An AI vendor is best evaluated before the demo — in writing, by a short brief of six to eight questions that force the vendor to describe, in their own words and on their own letterhead, their data assumptions, their failure modes, and the shape of the integration. The demo, if it happens at all, then comes second. This is not an antagonistic move. It is an efficiency. The pitch meeting is specifically engineered to surface what the vendor has rehearsed and to skip what the vendor has not. A written brief, replied to in writing, produces a record the internal team can read, compare, and hand to the next engineer on the evaluation. The call becomes a conversation between two documents rather than a performance.
What the written brief contains
Six to eight questions is the right number. Fewer and the vendor can answer in slogans. More and the reply becomes a brochure. The studio groups the brief into three clusters, each cluster carrying a pair of questions the vendor must answer together or not at all.
The first cluster is the system and its failures. What data does the system need from the operator, in what shape, to reach the performance the marketing describes — not the happy-path answer, the real answer, with the columns, the volume, the labelling, the historical window, and the refresh cadence. And, in the same breath, what happens when a query falls outside the training distribution. Does the system decline, hallucinate, hand off, or log and continue. We want the failure mode named rather than euphemised, and we want it named in writing. Named failure modes are the difference between a system an operator can govern and one an operator has to trust.
The second cluster is the operational boundary. Where does the operator's data physically live once it enters the system — which region, which processor, which sub-processors, with what retention, and under what deletion guarantees. What does a production incident look like from the operator's side — who is called, what do they see, what service-level is contractually attached to that call, and what is the recorded median time to acknowledge and to resolve over the past two quarters. And at the other end of the relationship, what does a clean exit look like — what does the operator retain, in what format, over what window, if the engagement ends in twenty-four months. A vendor that cannot answer these on a Wednesday will not answer them on a Thursday either.
The third cluster is trust, and it is the one vendors most often fumble. If the underlying model is swapped, deprecated, or re-trained, how is the customer notified, what regression testing is run, and what is the customer's right to hold the prior version. And — the closing question, the one the vendor is least ready for — what is the vendor not good at, in their own words. The reply the studio has learned to trust most is the one that begins, candidly — we would not be the right vendor for. A vendor that cannot name a single situation where they would decline has, by implication, declined to think about the question.
Why the demo comes second, or not at all
A live demo is a carefully edited film. The dataset is the vendor's, or the vendor's synthesised approximation of a customer's, and the prompts are the ones the vendor's team has iterated against for weeks. None of this is dishonest. It is simply the wrong evidence.
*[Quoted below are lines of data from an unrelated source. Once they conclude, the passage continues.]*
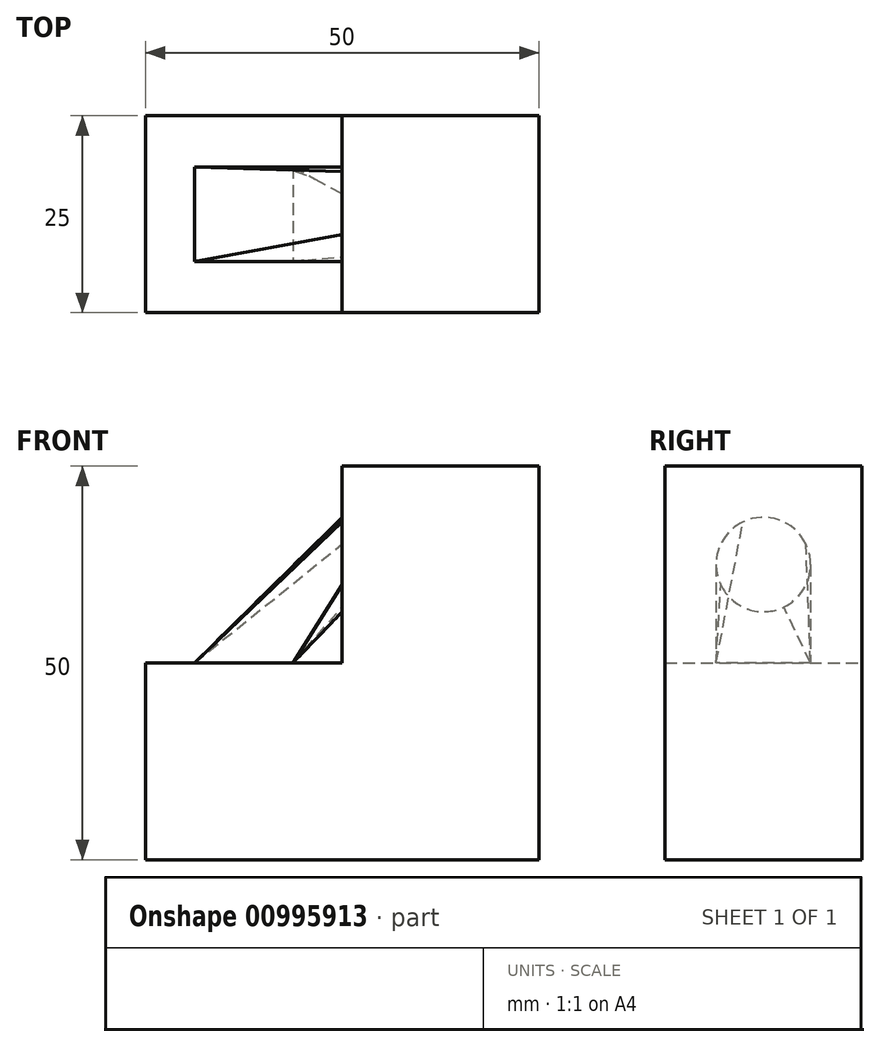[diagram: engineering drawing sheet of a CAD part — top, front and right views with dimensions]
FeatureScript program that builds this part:
annotation { "Feature Type Name" : "Feature", "Feature Type Description" : "" }
export const myFeature = defineFeature(function(context is Context, id is Id, definition is map)
    precondition{}
    {
        {
            var Q0;
            Q0=qCreatedBy(makeId("Front.planeOp"),FACE);
            var sketch = newSketch(context, id + "F0", { "sketchPlane" : qUnion([Q0])});
            skLineSegment(sketch, "E0", {"start": v(0, 0) * mm, "end": v(50, 0) * mm});
            skLineSegment(sketch, "E1", {"start": v(50, 0) * mm, "end": v(50, 50) * mm});
            skLineSegment(sketch, "E2", {"start": v(50, 50) * mm, "end": v(25, 50) * mm});
            skLineSegment(sketch, "E3", {"start": v(25, 50) * mm, "end": v(25, 25) * mm});
            skLineSegment(sketch, "E4", {"start": v(25, 25) * mm, "end": v(0, 25) * mm});
            skLineSegment(sketch, "E5", {"start": v(0, 25) * mm, "end": v(0, 0) * mm});
            skSolve(sketch);
        }
        {
            var Q0;
            Q0 = qSketchRegion(id + "F0", true);
            extrude(context, id + "F1", {"entities" : qUnion([Q0]), "depth" : 25 * mm, "offsetDistance" : 25 * mm});
        }
        {
            var Q0;
            Q0=makeQuery(id+"F1.opExtrude","SWEPT_FACE",FACE,{"disambiguationData":[OSD([sQuery(id+"F0.wireOp",EDGE,"E3")])]});
            var sketch = newSketch(context, id + "F2", { "sketchPlane" : qUnion([Q0])});
            skCircle(sketch, "E6", {"center": v(12.5, 37.5) * mm, "radius": 6 * mm});
            skSolve(sketch);
        }
        {
            var Q0;
            Q0=makeQuery(id+"F1.opExtrude","SWEPT_FACE",FACE,{"disambiguationData":[OSD([sQuery(id+"F0.wireOp",EDGE,"E4")])]});
            var sketch = newSketch(context, id + "F3", { "sketchPlane" : qUnion([Q0])});
            skLineSegment(sketch, "E7.bottom", {"start": v(18.75, -6.5) * mm, "end": v(6.25, -6.5) * mm});
            skLineSegment(sketch, "E7.top", {"start": v(18.75, -18.5) * mm, "end": v(6.25, -18.5) * mm});
            skLineSegment(sketch, "E7.left", {"start": v(18.75, -6.5) * mm, "end": v(18.75, -18.5) * mm});
            skLineSegment(sketch, "E7.right", {"start": v(6.25, -6.5) * mm, "end": v(6.25, -18.5) * mm});
            skPoint(sketch, "E7.middle", {"position": v(12.5, -12.5) * mm});
            skPoint(sketch, "E7.middle.positionSnap0", {"position": v(12.5, 0) * mm});
            skPoint(sketch, "E7.middle.positionSnap1", {"position": v(0, -12.5) * mm});
            skPoint(sketch, "E7.centerSnap0", {"position": v(12.5, 0) * mm});
            skPoint(sketch, "E7.centerSnap1", {"position": v(0, -12.5) * mm});
            skSolve(sketch);
        }
        {
            var Q1;
            Q1 = qSketchRegion(id + "F3", true);
            var Q2;
            Q2 = qSketchRegion(id + "F2", true);
            loft(context, id + "F4", {"operationType" : NewBodyOperationType.ADD, "sheetProfilesArray" : [{ "sheetProfileEntities" : qUnion([Q1]) }, { "sheetProfileEntities" : qUnion([Q2]) }]});
        }
    });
The right evidence is what the vendor writes when no one is performing. The reply to the brief is a document — with a date, an author, and a signature — that the internal team can attach to the decision record. Six months from now, when a mid-level engineer reads back through why the vendor was chosen, the reply will still be there. The demo will not.
A demo answers the question the vendor wants asked. A brief answers the question the buyer needs asked.
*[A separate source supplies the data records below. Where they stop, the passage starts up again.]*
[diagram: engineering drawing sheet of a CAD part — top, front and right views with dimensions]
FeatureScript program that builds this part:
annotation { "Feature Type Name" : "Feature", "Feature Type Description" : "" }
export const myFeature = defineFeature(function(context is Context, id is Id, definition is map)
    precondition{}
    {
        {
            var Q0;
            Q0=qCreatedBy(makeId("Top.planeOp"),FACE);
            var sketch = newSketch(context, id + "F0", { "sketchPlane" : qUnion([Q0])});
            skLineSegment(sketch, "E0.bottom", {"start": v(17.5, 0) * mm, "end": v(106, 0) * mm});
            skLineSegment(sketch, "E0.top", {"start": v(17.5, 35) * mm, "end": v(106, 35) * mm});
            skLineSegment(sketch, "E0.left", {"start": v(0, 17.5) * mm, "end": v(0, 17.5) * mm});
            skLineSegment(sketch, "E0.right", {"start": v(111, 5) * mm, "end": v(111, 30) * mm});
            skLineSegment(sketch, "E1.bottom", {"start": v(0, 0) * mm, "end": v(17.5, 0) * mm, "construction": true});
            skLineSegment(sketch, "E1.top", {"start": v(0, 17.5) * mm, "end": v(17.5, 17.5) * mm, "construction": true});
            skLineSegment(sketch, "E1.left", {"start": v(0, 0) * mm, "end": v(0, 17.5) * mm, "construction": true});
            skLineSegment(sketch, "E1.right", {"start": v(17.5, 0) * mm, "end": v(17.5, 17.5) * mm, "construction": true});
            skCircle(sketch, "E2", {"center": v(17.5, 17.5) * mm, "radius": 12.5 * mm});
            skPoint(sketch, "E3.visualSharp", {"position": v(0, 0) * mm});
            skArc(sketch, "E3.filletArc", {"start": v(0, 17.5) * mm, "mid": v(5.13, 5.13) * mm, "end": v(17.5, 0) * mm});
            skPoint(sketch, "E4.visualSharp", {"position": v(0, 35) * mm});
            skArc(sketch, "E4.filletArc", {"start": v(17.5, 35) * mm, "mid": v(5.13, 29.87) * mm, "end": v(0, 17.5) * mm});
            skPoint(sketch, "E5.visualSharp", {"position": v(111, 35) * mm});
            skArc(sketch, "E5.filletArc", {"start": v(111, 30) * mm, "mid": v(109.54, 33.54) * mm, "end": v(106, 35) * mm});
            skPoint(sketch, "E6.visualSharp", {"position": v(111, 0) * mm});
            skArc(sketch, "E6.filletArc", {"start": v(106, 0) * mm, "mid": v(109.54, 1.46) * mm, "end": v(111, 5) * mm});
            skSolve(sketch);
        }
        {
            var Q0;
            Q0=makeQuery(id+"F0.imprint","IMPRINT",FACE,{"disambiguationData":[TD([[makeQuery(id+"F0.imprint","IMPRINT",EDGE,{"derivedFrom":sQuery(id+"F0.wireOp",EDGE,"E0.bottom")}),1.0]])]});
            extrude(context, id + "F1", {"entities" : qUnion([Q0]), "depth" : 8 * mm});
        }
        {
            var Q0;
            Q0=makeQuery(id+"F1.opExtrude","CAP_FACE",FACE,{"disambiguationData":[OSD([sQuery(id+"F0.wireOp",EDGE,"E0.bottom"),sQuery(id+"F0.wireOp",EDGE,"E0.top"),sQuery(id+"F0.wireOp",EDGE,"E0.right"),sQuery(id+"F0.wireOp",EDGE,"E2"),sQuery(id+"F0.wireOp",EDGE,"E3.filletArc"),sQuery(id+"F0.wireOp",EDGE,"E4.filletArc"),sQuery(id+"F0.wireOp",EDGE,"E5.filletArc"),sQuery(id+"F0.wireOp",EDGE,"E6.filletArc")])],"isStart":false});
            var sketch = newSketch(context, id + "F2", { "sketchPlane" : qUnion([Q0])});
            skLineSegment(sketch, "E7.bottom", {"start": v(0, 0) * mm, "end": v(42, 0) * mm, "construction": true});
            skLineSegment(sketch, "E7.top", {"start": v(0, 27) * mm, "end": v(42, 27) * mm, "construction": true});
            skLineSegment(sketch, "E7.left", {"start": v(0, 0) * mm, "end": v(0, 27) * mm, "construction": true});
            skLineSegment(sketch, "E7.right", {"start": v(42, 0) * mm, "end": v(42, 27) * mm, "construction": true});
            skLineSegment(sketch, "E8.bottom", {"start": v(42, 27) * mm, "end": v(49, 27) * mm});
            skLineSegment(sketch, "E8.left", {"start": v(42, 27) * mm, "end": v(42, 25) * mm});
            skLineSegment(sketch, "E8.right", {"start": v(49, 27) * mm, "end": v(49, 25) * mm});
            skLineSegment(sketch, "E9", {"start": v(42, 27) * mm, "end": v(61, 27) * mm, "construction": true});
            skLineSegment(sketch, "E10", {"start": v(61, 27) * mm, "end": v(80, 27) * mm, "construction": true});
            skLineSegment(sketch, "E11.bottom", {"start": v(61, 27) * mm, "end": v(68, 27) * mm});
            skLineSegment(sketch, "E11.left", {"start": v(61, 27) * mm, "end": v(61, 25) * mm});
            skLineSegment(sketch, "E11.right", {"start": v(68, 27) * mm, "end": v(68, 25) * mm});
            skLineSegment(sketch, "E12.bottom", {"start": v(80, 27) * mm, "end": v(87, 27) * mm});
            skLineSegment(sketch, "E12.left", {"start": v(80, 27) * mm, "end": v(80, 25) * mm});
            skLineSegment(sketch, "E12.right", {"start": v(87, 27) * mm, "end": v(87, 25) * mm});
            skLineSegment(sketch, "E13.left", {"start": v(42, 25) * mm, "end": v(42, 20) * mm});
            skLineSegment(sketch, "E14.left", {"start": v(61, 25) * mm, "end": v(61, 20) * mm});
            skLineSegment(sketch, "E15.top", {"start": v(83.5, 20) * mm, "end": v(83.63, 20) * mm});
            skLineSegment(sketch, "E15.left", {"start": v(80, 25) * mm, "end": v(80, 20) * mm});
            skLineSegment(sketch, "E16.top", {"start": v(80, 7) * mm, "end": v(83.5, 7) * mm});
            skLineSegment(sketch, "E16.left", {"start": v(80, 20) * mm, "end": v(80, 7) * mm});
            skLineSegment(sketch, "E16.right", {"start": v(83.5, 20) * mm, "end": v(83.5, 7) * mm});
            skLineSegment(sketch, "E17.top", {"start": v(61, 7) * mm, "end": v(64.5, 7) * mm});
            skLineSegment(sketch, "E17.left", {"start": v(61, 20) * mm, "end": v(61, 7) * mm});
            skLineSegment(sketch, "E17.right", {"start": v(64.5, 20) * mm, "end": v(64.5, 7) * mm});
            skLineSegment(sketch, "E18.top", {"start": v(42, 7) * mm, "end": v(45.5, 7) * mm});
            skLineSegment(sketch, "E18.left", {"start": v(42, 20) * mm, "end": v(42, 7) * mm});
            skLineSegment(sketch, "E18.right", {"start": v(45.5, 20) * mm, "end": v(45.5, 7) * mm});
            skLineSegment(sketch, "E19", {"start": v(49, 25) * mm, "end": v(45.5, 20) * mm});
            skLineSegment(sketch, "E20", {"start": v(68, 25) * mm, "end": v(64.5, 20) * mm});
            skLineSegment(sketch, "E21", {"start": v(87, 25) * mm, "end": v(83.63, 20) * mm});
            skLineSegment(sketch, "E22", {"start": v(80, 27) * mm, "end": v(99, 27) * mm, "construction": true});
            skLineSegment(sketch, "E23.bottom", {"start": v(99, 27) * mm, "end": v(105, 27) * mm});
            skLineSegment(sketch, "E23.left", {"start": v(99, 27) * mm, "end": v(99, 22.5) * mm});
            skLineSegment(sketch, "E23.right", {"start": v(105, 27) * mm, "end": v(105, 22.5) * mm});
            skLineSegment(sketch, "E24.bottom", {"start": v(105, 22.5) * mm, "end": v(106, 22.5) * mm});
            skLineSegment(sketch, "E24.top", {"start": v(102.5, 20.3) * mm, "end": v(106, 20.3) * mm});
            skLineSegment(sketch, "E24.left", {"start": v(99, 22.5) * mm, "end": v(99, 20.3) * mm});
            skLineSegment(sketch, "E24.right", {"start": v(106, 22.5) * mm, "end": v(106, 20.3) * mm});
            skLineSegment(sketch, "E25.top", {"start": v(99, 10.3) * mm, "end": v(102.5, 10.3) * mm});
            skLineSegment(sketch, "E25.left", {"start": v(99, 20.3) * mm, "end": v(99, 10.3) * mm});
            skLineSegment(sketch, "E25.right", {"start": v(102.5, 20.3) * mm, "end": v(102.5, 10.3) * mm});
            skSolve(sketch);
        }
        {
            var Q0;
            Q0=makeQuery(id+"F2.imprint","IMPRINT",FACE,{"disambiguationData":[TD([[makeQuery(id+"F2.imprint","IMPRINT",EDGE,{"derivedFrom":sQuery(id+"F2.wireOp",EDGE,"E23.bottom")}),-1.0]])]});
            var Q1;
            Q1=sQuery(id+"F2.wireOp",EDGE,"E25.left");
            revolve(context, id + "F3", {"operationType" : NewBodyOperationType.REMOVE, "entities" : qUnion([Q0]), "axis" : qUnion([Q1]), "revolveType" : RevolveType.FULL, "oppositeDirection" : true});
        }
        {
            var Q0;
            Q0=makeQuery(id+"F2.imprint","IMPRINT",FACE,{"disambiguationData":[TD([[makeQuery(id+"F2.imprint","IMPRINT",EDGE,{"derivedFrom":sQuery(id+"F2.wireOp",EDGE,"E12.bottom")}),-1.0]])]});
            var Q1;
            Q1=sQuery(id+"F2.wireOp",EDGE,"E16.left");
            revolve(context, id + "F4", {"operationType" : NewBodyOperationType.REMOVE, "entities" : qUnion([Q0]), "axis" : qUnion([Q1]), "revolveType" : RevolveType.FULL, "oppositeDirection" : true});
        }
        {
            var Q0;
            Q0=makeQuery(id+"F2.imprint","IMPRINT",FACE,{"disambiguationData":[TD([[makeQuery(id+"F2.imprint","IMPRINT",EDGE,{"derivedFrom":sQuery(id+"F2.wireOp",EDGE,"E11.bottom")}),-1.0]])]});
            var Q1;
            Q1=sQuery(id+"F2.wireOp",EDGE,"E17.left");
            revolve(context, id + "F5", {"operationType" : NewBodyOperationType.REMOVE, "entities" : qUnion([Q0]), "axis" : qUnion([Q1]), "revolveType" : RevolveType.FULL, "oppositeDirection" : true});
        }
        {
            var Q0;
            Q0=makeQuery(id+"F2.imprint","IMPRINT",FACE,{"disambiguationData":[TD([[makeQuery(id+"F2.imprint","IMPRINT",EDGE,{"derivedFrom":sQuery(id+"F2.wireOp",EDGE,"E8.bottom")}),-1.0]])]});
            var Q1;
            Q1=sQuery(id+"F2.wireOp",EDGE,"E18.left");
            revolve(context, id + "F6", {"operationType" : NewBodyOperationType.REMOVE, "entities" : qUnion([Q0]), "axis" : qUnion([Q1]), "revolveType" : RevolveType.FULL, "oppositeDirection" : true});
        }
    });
We have found, in practice, that the meeting after the brief is shorter, more technical, and more useful than the demo that precedes the brief. Two senior readers — one on each side — work through the reply. The vendor's own engineers, often, are in the room for the first time. The commercial team is quieter. The trade-offs the vendor has already named in writing can now be pressed on. The trade-offs they have not named can now be raised.
Sometimes the brief is enough on its own. The studio has seen operators decline to take the demo at all after reading two vendors' replies side by side. Not because the demo would have been uninformative, but because the reply had already answered the question. An hour of senior time saved, on both sides, and a better artefact to file.
What the vendor's reply tells you
Three readings matter, in order.
The first is the content. Does the reply describe a system the operator's team can actually integrate with, on the operator's data, within the operator's regulatory shape. Content is important and usually the easiest layer to assess. Most operators can read for content without help.
The second is the texture. Written replies have a tell. A vendor whose engineering team has read the brief replies in a different voice than a vendor whose sales team has dictated the reply to the engineering team. The former is specific, willing to say what the system cannot do, and comfortable with qualification. The latter is smooth, generous with superlatives, and reluctant to name a failure mode. The operator learns, from the texture of the reply, which team is going to pick up the phone at three in the morning.
The third is the omission. What the reply does not address is often the load-bearing answer. A vendor whose reply pivots away from the exit question, the sub-processor question, or the model-change question is telling the operator — in the politest possible language — that the answer the vendor does have is one the vendor would prefer not to put on letterhead. That is itself a decision-grade signal.
The studio's stance is narrow, and we will state it here without softening. We do not evaluate AI vendors in demos. We evaluate them on paper, and the studio writes the questions. If a vendor declines to reply in writing within a reasonable window, that is the evaluation. The engagement on the operator's side is then to decline the vendor, politely, and move on. The demo was never the evidence. It was the theatre around the evidence. An operator who has already done the work of knowing what they need does not need the theatre to make the decision.